"China - S.America" & "S.America - Europe" Corridors See a Strong Rally for Carriers
With carriers having bled a record amount of money in 2016, there is really only one way the market can go in 2017. Last year saw record low prices. We would think that the market couldn't get any worse and that it just has to recover this year. However, it's not that simple. We still have to question everything. When looking at 2 weeks post Chinese New Year (CNY) 2016 (week starting February 22), we saw an average drop of about 29% on the China Main ports-North Europe main ports corridor for a 40’ container. This year, 2 weeks post CNY (week starting February 13) though still a drop, that same corridor (40’ container) saw only an average drop of 11%.
Ending this week we see market average prices at USD1761 (Feb 23) for the corridor.
On the trans-Pacific looking at China Main ports - North America West Coast ports, 2 weeks post CNY 2016 (week starting February 22), we saw an average drop of about 13% for a 40’ container. This year, 2 weeks post CNY (week starting February 13) though still a drop, that same corridor (40’ container) saw only an average drop of 11%.
However, we should note that despite the decline this year, the prices today are still at a higher level than this same time in 2016.
China Main Ports - North American West Coast Ports | 40’ Container
February 23, 2017 = USD1937 (market average price)
February 23, 2016 = USD1336 (market average price)
Container Rates Could Reach 2014 Price Levels
If we look at the average prices Post CNY from 2014-2017, it's clear that this year's ocean freight prices are inching up to 2015 prices. What's more interesting is that if, and that is a big IF, the market remains as healthy for suppliers, container rates can possibly reach 2014 levels.
[Data from Xeneta platform - Click to enlarge]
NOTE: Markers designate Chinese New Year Start
The average rate on the market average price in 2014 for a 40’ container on China Main – North Europe was USD2504. Today, we so far see the average rate of the market average price at so far USD1974. If this trend continues, the 2015 gap will definitely be covered and we could potentially see the market nearing 2014 prices.

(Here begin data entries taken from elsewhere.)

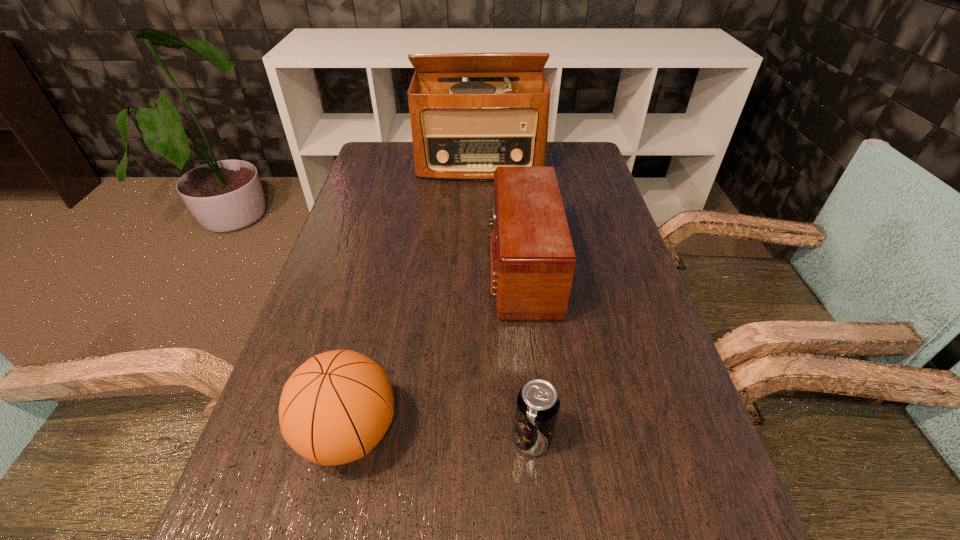
Where is `vacant space located 0.070m on the back of the basketball`? This screenshot has width=960, height=540. vacant space located 0.070m on the back of the basketball is located at coordinates (367, 359).

Locate an element on the screen. vacant space located 0.050m on the right of the soda can is located at coordinates (581, 439).

Identify the location of object located in the far edge section of the desktop. click(461, 130).

Locate an element on the screen. The height and width of the screenshot is (540, 960). object present at the left edge is located at coordinates (336, 407).

This screenshot has width=960, height=540. I want to click on vacant space at the left edge, so click(348, 204).

The width and height of the screenshot is (960, 540). Identify the location of vacant space at the right edge of the desktop. 569,178.

Image resolution: width=960 pixels, height=540 pixels. In the image, there is a desktop. What are the coordinates of `blank space at the far left corner` in the screenshot? It's located at (361, 173).

In the image, there is a desktop. Identify the location of free region at the far right corner. (589, 171).

Locate an element on the screen. The width and height of the screenshot is (960, 540). free space between the second farthest object and the basketball is located at coordinates (435, 350).

Find the location of a particular element. free point between the shortest object and the shorter radio receiver is located at coordinates (527, 354).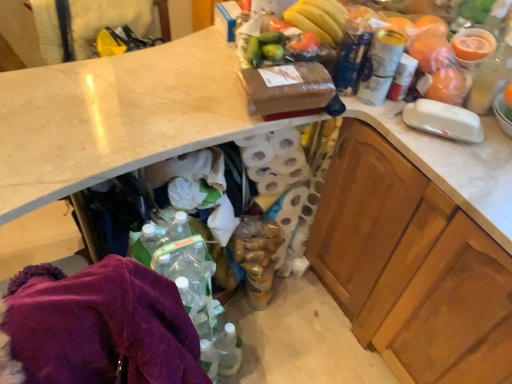
In order to click on metallic silver can at upper right, which is the first bottle from left to right in this screenshot , I will do `click(380, 66)`.

How much space does translucent plastic cup at upper right, arranged as the 1th bottle when viewed from the right, occupy horizontally?

translucent plastic cup at upper right, arranged as the 1th bottle when viewed from the right, is 3.64 inches wide.

Find the location of a particular element. translucent plastic cup at upper right, arranged as the 1th bottle when viewed from the right is located at coordinates (490, 77).

Describe the element at coordinates (318, 19) in the screenshot. The width and height of the screenshot is (512, 384). I see `yellow matte bananas at upper right` at that location.

Find the location of a particular element. metallic silver can at upper right, which is the first bottle from left to right is located at coordinates (380, 66).

Consider the image. Is white marble countertop at lower left facing away from yellow matte bananas at upper right?

No, white marble countertop at lower left's orientation is not away from yellow matte bananas at upper right.

I want to click on banana on the right of white marble countertop at lower left, so [318, 19].

Which is less distant, [251,126] or [329,22]?

The point [251,126] is closer to the camera.

Which of these two, wooden cabinet at right or translucent plastic cup at upper right, arranged as the 1th bottle when viewed from the right, stands shorter?

With less height is translucent plastic cup at upper right, arranged as the 1th bottle when viewed from the right.

Which is correct: wooden cabinet at right is inside translucent plastic cup at upper right, arranged as the 1th bottle when viewed from the right, or outside of it?

wooden cabinet at right is not inside translucent plastic cup at upper right, arranged as the 1th bottle when viewed from the right, it's outside.

Is wooden cabinet at right positioned far away from translucent plastic cup at upper right, arranged as the 1th bottle when viewed from the right?

They are positioned close to each other.

From the image's perspective, is wooden cabinet at right positioned above or below translucent plastic cup at upper right, which is counted as the 2th bottle, starting from the left?

Based on their image positions, wooden cabinet at right is located beneath translucent plastic cup at upper right, which is counted as the 2th bottle, starting from the left.

Locate an element on the screen. The image size is (512, 384). countertop below the translucent plastic cup at upper right, arranged as the 1th bottle when viewed from the right (from the image's perspective) is located at coordinates (117, 117).

Looking at this image, is white marble countertop at lower left oriented towards translucent plastic cup at upper right, which is counted as the 2th bottle, starting from the left?

No, white marble countertop at lower left does not turn towards translucent plastic cup at upper right, which is counted as the 2th bottle, starting from the left.

Measure the distance between white marble countertop at lower left and translucent plastic cup at upper right, arranged as the 1th bottle when viewed from the right.

white marble countertop at lower left is 89.65 centimeters away from translucent plastic cup at upper right, arranged as the 1th bottle when viewed from the right.

In the scene shown: Between translucent plastic cup at upper right, which is counted as the 2th bottle, starting from the left, and yellow matte bananas at upper right, which one has smaller width?

translucent plastic cup at upper right, which is counted as the 2th bottle, starting from the left.

From a real-world perspective, who is located lower, translucent plastic cup at upper right, which is counted as the 2th bottle, starting from the left, or yellow matte bananas at upper right?

From a 3D spatial view, translucent plastic cup at upper right, which is counted as the 2th bottle, starting from the left, is below.

Can you confirm if translucent plastic cup at upper right, arranged as the 1th bottle when viewed from the right, is positioned to the right of yellow matte bananas at upper right?

Yes, translucent plastic cup at upper right, arranged as the 1th bottle when viewed from the right, is to the right of yellow matte bananas at upper right.

From the image's perspective, which one is positioned higher, translucent plastic cup at upper right, which is counted as the 2th bottle, starting from the left, or yellow matte bananas at upper right?

yellow matte bananas at upper right is shown above in the image.

Which is more to the right, white textured toilet paper at center or white marble countertop at lower left?

white textured toilet paper at center is more to the right.

From a real-world perspective, between white textured toilet paper at center and white marble countertop at lower left, who is vertically lower?

white textured toilet paper at center.

Does white textured toilet paper at center turn towards white marble countertop at lower left?

No, white textured toilet paper at center is not turned towards white marble countertop at lower left.

The image size is (512, 384). Find the location of `countertop in front of the white textured toilet paper at center`. countertop in front of the white textured toilet paper at center is located at coordinates (117, 117).

Who is shorter, white textured toilet paper at center or metallic silver can at upper right, arranged as the second bottle when viewed from the right?

With less height is metallic silver can at upper right, arranged as the second bottle when viewed from the right.

In the scene shown: Considering the relative sizes of white textured toilet paper at center and metallic silver can at upper right, arranged as the second bottle when viewed from the right, in the image provided, is white textured toilet paper at center bigger than metallic silver can at upper right, arranged as the second bottle when viewed from the right,?

Correct, white textured toilet paper at center is larger in size than metallic silver can at upper right, arranged as the second bottle when viewed from the right.

Could you tell me if white textured toilet paper at center is turned towards metallic silver can at upper right, arranged as the second bottle when viewed from the right?

No, white textured toilet paper at center is not facing towards metallic silver can at upper right, arranged as the second bottle when viewed from the right.

In the scene shown: Do you think white textured toilet paper at center is within metallic silver can at upper right, which is the first bottle from left to right, or outside of it?

The correct answer is: outside.

Is yellow matte bananas at upper right facing towards white textured toilet paper at center?

No, yellow matte bananas at upper right is not oriented towards white textured toilet paper at center.

Is yellow matte bananas at upper right positioned far away from white textured toilet paper at center?

That's not correct — yellow matte bananas at upper right is a little close to white textured toilet paper at center.

Where is `banana positioned vertically above the white textured toilet paper at center (from a real-world perspective)`? The width and height of the screenshot is (512, 384). banana positioned vertically above the white textured toilet paper at center (from a real-world perspective) is located at coordinates (318, 19).

Between yellow matte bananas at upper right and white textured toilet paper at center, which one has smaller width?

With smaller width is yellow matte bananas at upper right.

At what (x,y) coordinates should I click in order to perform the action: click on banana behind the white marble countertop at lower left. Please return your answer as a coordinate pair (x, y). The height and width of the screenshot is (384, 512). Looking at the image, I should click on (318, 19).

Locate an element on the screen. The width and height of the screenshot is (512, 384). cabinetry that appears below the translucent plastic cup at upper right, which is counted as the 2th bottle, starting from the left (from the image's perspective) is located at coordinates (411, 266).

Considering their positions, is white marble countertop at lower left positioned closer to wooden cabinet at right than metallic silver can at upper right, which is the first bottle from left to right?

The object closer to wooden cabinet at right is metallic silver can at upper right, which is the first bottle from left to right.

When comparing their distances from metallic silver can at upper right, arranged as the second bottle when viewed from the right, does white marble countertop at lower left or white textured toilet paper at center seem further?

white marble countertop at lower left lies further to metallic silver can at upper right, arranged as the second bottle when viewed from the right, than the other object.

Based on their spatial positions, is wooden cabinet at right or yellow matte bananas at upper right further from translucent plastic cup at upper right, arranged as the 1th bottle when viewed from the right?

wooden cabinet at right.

From the image, which object appears to be farther from metallic silver can at upper right, arranged as the second bottle when viewed from the right, white textured toilet paper at center or wooden cabinet at right?

white textured toilet paper at center is positioned further to the anchor metallic silver can at upper right, arranged as the second bottle when viewed from the right.

Estimate the real-world distances between objects in this image. Which object is further from white marble countertop at lower left, metallic silver can at upper right, which is the first bottle from left to right, or translucent plastic cup at upper right, which is counted as the 2th bottle, starting from the left?

The object further to white marble countertop at lower left is translucent plastic cup at upper right, which is counted as the 2th bottle, starting from the left.

When comparing their distances from metallic silver can at upper right, arranged as the second bottle when viewed from the right, does wooden cabinet at right or translucent plastic cup at upper right, arranged as the 1th bottle when viewed from the right, seem closer?

translucent plastic cup at upper right, arranged as the 1th bottle when viewed from the right.

When comparing their distances from metallic silver can at upper right, which is the first bottle from left to right, does translucent plastic cup at upper right, arranged as the 1th bottle when viewed from the right, or wooden cabinet at right seem further?

wooden cabinet at right.

Estimate the real-world distances between objects in this image. Which object is closer to wooden cabinet at right, white textured toilet paper at center or white marble countertop at lower left?

The object closer to wooden cabinet at right is white textured toilet paper at center.

I want to click on bottle situated between white marble countertop at lower left and translucent plastic cup at upper right, arranged as the 1th bottle when viewed from the right, from left to right, so click(x=380, y=66).

At what (x,y) coordinates should I click in order to perform the action: click on bottle situated between white marble countertop at lower left and wooden cabinet at right from left to right. Please return your answer as a coordinate pair (x, y). Image resolution: width=512 pixels, height=384 pixels. Looking at the image, I should click on (380, 66).

The image size is (512, 384). What are the coordinates of `banana situated between white marble countertop at lower left and wooden cabinet at right from left to right` in the screenshot? It's located at (318, 19).

Where is `bottle between metallic silver can at upper right, arranged as the second bottle when viewed from the right, and wooden cabinet at right in the up-down direction`? bottle between metallic silver can at upper right, arranged as the second bottle when viewed from the right, and wooden cabinet at right in the up-down direction is located at coordinates (490, 77).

But, remember, this is all up for grabs, but never say "never".
We reported a couple of weeks ago that some carriers were pulling capacity to keep the market at a higher level once the lunar holiday concluded. This could be indeed one of the many "smarter" mechanisms they are using to make sure things don't plummet like it did last year. Although, you can argue that carriers have done this every year.

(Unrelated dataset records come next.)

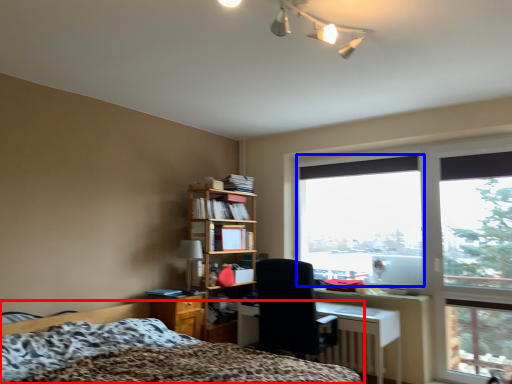
Question: Among these objects, which one is farthest to the camera, bed (highlighted by a red box) or window screen (highlighted by a blue box)?

Choices:
 (A) bed
 (B) window screen

Answer: (B)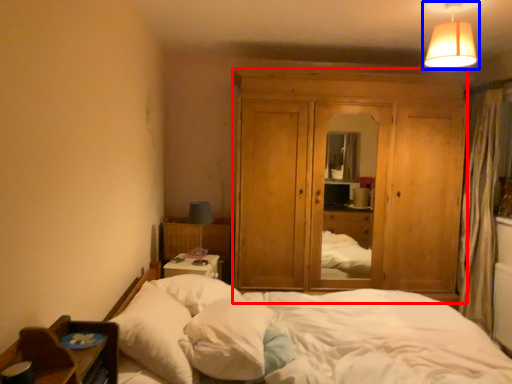
Question: Which object is closer to the camera taking this photo, dresser (highlighted by a red box) or lamp (highlighted by a blue box)?

Choices:
 (A) dresser
 (B) lamp

Answer: (B)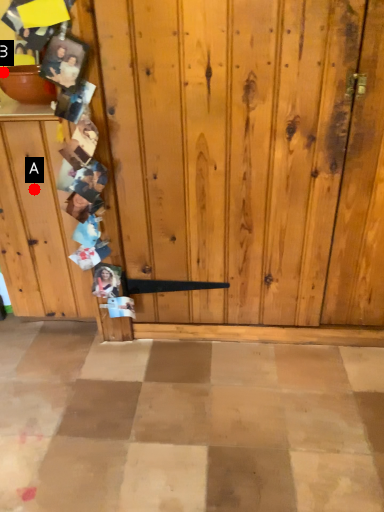
Question: Two points are circled on the image, labeled by A and B beside each circle. Which point appears closest to the camera in this image?

Choices:
 (A) A is closer
 (B) B is closer

Answer: (A)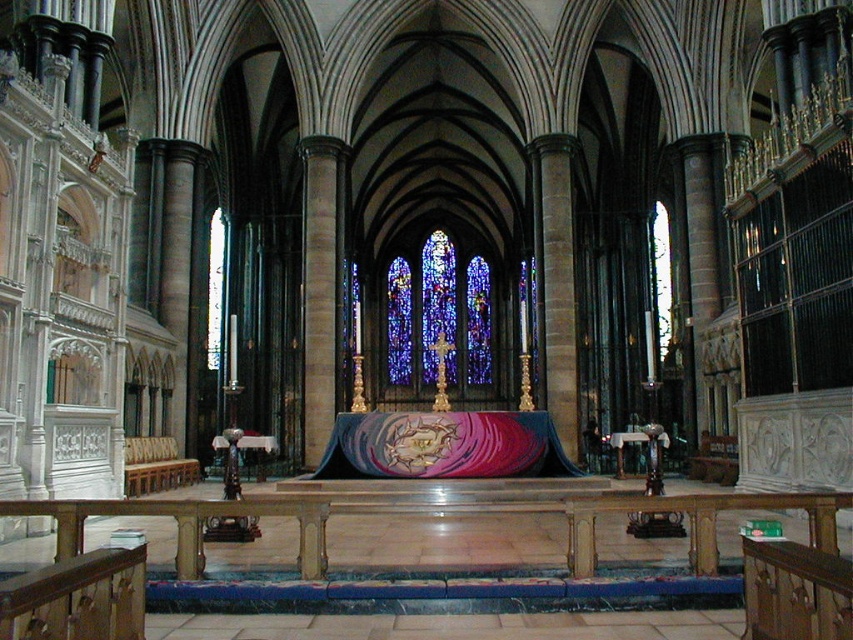
You are an architect visiting the cathedral and need to determine the relative heights of the stained glass at center and the wooden polished bench at lower left. Based on the scene, which object is taller?

The stained glass at center is taller than the wooden polished bench at lower left.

China to South America a Strong Rally
With a majority of the focus on the Asia – Europe and trans-Pacific corridors, the true winner so far has been slightly forgotten. The China to South America corridor has recovered amazingly in 2017 with an increase of approximately 200% year on year.
China Main ports – South America ports | 40’ container
February 23, 2017 = USD 1963 (market average price)

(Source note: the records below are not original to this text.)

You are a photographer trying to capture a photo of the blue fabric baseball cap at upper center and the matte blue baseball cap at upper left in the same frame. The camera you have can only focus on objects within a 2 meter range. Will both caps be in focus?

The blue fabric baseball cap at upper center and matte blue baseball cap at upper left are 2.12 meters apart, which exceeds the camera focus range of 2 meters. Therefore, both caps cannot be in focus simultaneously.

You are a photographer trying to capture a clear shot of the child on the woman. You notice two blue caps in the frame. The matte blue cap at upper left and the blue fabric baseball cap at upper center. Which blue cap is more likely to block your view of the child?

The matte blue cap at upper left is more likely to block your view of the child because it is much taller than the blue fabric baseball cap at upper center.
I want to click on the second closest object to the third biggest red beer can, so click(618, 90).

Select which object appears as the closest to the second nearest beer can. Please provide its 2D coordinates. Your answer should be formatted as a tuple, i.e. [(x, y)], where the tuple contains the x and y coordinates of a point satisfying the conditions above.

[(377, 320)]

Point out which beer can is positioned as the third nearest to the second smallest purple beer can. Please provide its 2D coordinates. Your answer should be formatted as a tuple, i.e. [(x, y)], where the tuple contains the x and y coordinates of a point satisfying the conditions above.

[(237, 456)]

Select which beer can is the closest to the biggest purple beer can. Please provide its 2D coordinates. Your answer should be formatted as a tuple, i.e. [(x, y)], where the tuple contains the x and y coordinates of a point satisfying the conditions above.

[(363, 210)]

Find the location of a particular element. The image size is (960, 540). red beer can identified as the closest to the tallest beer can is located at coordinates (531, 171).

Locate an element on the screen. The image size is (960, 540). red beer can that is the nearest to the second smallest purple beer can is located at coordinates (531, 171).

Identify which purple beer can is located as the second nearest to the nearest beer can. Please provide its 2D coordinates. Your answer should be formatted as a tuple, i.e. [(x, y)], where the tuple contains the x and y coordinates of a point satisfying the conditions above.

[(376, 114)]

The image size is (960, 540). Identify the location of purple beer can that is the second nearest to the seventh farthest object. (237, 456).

February 23, 2016 = USD 632 (market average price)
A market low price of USD50 was recorded in the Xeneta platform for the corridor (40’) on Feb 23, 2016.
The market average price increase of 200% is a solid foundation for carriers to begin cutting their losses in this corridor and start the move to positive numbers. This is by far the best market for shipping carriers to make money instead of handing away money.
In all honesty, the past 12+ months saw shipping lines subsidizing their customers (BCOs) to move their cargo, which led to subsidies to consumers allowing BCOs to either pocket the money or push the savings down to the end consumer.
South America - Europe | Room to Dominate
Maersk’s acquisition of Hamburg Süd will give them a 70% market share mainly on reefers on the South America to Europe corridor. This is good news for Maersk as they very well will control the majority of that market and will have the upper hand in contract negotiations. It perhaps is not that good news for shippers.
Long-Term Contracts Pulling the Market Up
Europe negotiations were postponed by many companies last year in an attempt to see what the effects of Chinese New Year would be. As many of these contracts are being concluded, we see a substantial increase in long-term contract rates (Asia - Europe) when compared to the same cycle last year.
American companies are entering negotiations in the spring and summer months. All eyes should be on May and beyond as the ocean freight contracts signed last year at low prices will be expiring giving the carriers the upper hand when new contracts come into play. This will undoubtedly keep pulling the market up as it is anticipated that the higher contracts being seen on the Asia-Europe corridor will apply for the trans-Pacific as well.
Overcapacity Unsolved & Daring Liners Can Pounce
I can't stress enough that although 2017's ocean freight rates have all the signs that they are improving, we can never be too sure. Overcapacity is still an issue that hasn't been dealt with 100% even though there are a record number of ships being scrapped.
We should also be on the look out for any new or daring liners who want to make a play in the market, and by doing so may drop prices to gain market share. All eyes should be on the near future contract negotiations because if any liner starts agreeing low long-term contract prices now, that would be a catalyst to pull down the spot market as well. Then, it could all start all over again and we may relive 2016.